Sekretaris Dinas Kesehatan Gunung Kidul Priyanta Madya Satmaka di Gunung Kidul, Selasa, mengatakan pada 2016 terdapat 429 penderita yang berhasil dideteksi, sedang di 2017 jumlahnya meningkat menjadi 472 orang.
"Kuman tuberkolosis lebih mudah menular melalui udara. Kalau ada seseorang yang memiliki spultum atau dahak mengandung TBC, kemudian batuk, membuang ludah atau bersin maka dengan mudah bisa menular ke yang lainnya," katanya.
Ia mengatakan khususnya mereka yang berada di daerah padat penduduk, TBC akan cepat menular. Di Gunung Kidul sendiri tercatat ada lima kecamatan dengan pengidap penyakit TBC paling banyak. "Secara umum lima kecamatan itu adalah Semanu, Playen, Ponjong, Semin dan Paliyan," katanya.
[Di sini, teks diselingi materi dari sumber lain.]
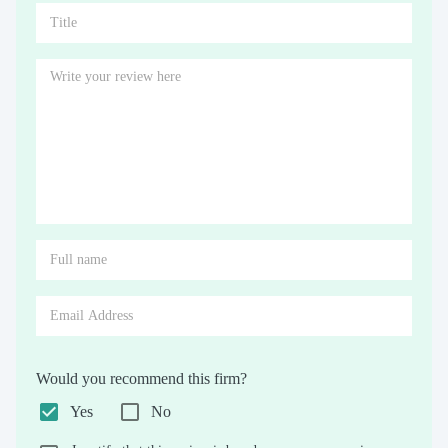
Would you recommend this firm?
Yes
No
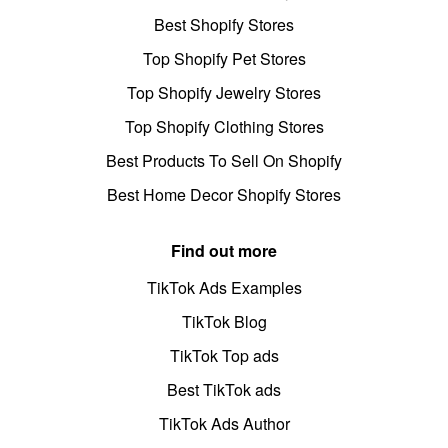
Best Shopify Stores
Top Shopify Pet Stores
Top Shopify Jewelry Stores
Top Shopify Clothing Stores
Best Products To Sell On Shopify
Best Home Decor Shopify Stores
Find out more
TikTok Ads Examples
TikTok Blog
TikTok Top ads
Best TikTok ads
TikTok Ads Author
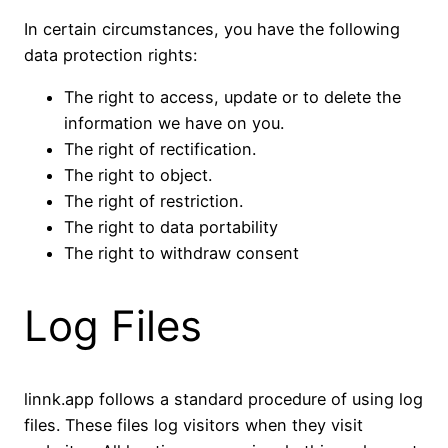
In certain circumstances, you have the following
data protection rights:
The right to access, update or to delete the
information we have on you.
The right of rectification.
The right to object.
The right of restriction.
The right to data portability
The right to withdraw consent
Log Files
linnk.app follows a standard procedure of using log
files. These files log visitors when they visit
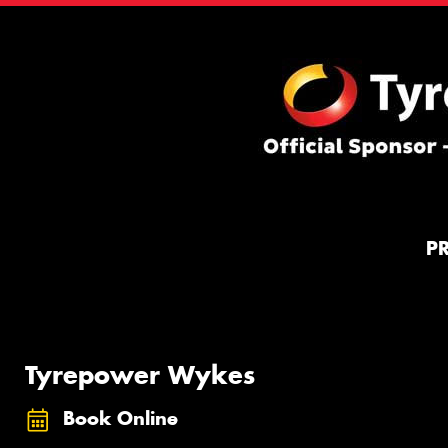
P
Tyrepower Wykes
Book Online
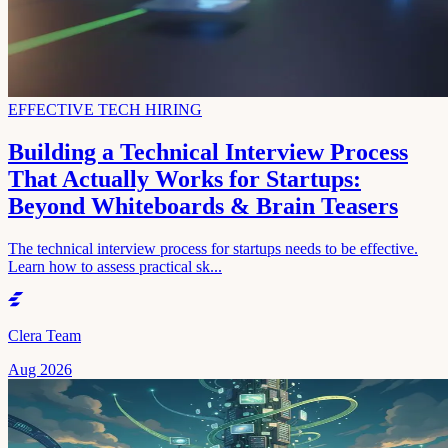
EFFECTIVE TECH HIRING
Building a Technical Interview Process
That Actually Works for Startups:
Beyond Whiteboards & Brain Teasers
The technical interview process for startups needs to be effective.
Learn how to assess practical sk...
Clera Team
Aug 2026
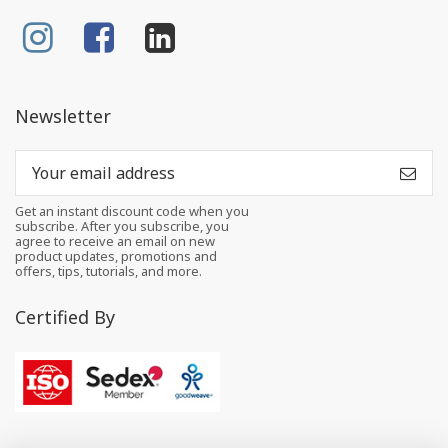
Newsletter
Get an instant discount code when you
subscribe. After you subscribe, you
agree to receive an email on new
product updates, promotions and
offers, tips, tutorials, and more.
Certified By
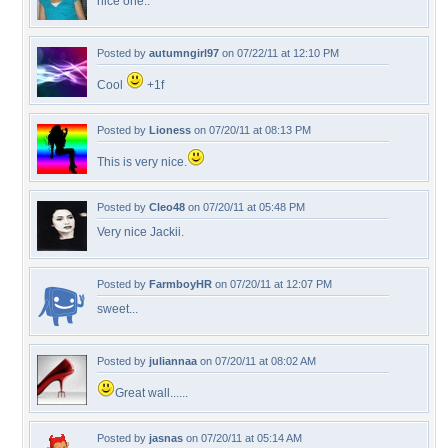
nice one..
Posted by
autumngirl97
on 07/22/11 at 12:10 PM
Cool
+1f
Posted by
Lioness
on 07/20/11 at 08:13 PM
This is very nice.
Posted by
Cleo48
on 07/20/11 at 05:48 PM
Very nice Jackii.
Posted by
FarmboyHR
on 07/20/11 at 12:07 PM
sweet...
Posted by
juliannaa
on 07/20/11 at 08:02 AM
Great wall......
Posted by
jasnas
on 07/20/11 at 05:14 AM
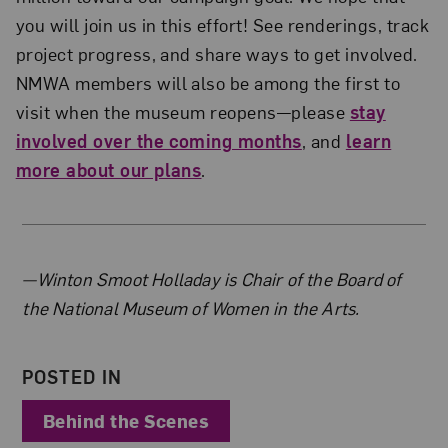
you will join us in this effort! See renderings, track
project progress, and share ways to get involved.
NMWA members will also be among the first to
visit when the museum reopens—please
stay
involved over the coming months
, and
learn
more about our plans
.
About the Author
—Winton Smoot Holladay is Chair of the Board of
the National Museum of Women in the Arts.
POSTED IN
Behind the Scenes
Priyanta mengatakan pemerintah pusat di 2035 mendatang mencanangkan Indonesia sebagai negara bebas TBC. Untuk itu Gunung Kidul terus melakukan penelusuran wilayah potensi TBC, kemudian dilakukan penanganan.
"Kami berupaya untuk melakukan penyisiran," katanya.
Selain itu, kata Priyanta, TBC sangat mudah masuk ke dalam tubuh pengidap HIV. Sebab kondisi kekebalan tubuh pengidap virus tersebut menjadi lebih lemah sehingga saat ada seseorang yang memiliki kuman TBC, lalu batuk, bersin atau membuang ludah, dengan mudahnya dapat menularkan kepada mereka yang hidup dengan HIV.
"Jadi banyak yang salah kaprah, memang benar dua-duanya menakutkan. TBC bahkan dapat membunuh pengidap HIV secara lebih cepat. Dari 472 kasus TBC di Gunungkidul, 15 persen adalah penderita HIV," imbuh Priyanto.
Pengawas dan Supervisor, Dinas Kesehatan Gunung Kidul Murgiono menambahkan pihaknya menggandeng masyarakat, lembaga sosial, oragisasi kemasyarakatan hingga organisasi keagamaan untuk menditeksi penyakit TBC.
"Deteksi dini terhadap TBC dapat dilihat potensi batuk yang tidak sembuh-sembuh selama dua minggu," katanya.